● Exercise task:
Please convert the material between the line holding "For the instrument record, enter the time the watch" and the line holding "Entered: 5:12", inclusive, into a two-column CSV with the columns text and answer. Give one row per item, with each field quoted and line breaks replaced by spaces.

--- START OF Source material ---

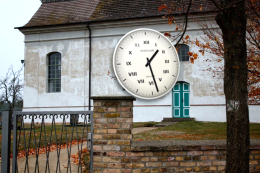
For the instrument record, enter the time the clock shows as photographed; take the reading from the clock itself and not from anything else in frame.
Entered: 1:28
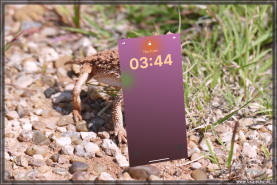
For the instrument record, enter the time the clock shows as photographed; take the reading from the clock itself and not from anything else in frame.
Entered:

--- END OF Source material ---
--- START OF Source material ---

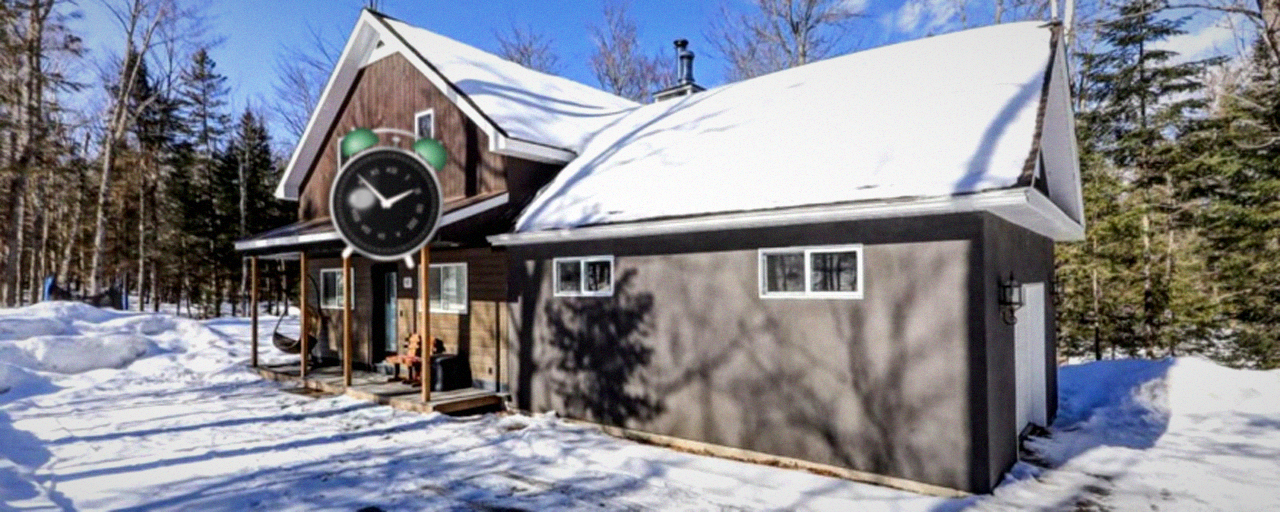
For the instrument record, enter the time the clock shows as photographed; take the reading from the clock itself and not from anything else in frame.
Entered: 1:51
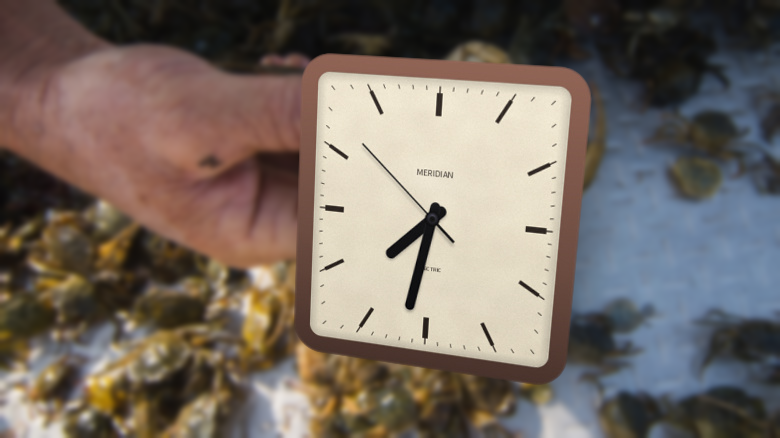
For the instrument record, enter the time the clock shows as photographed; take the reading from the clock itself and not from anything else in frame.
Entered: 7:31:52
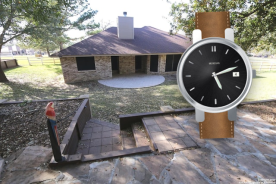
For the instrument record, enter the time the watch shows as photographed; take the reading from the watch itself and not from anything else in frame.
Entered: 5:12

--- END OF Source material ---

● Response:
text,answer
"For the instrument record, enter the time the watch shows as photographed; take the reading from the watch itself and not from anything else in frame. Entered:","5:12"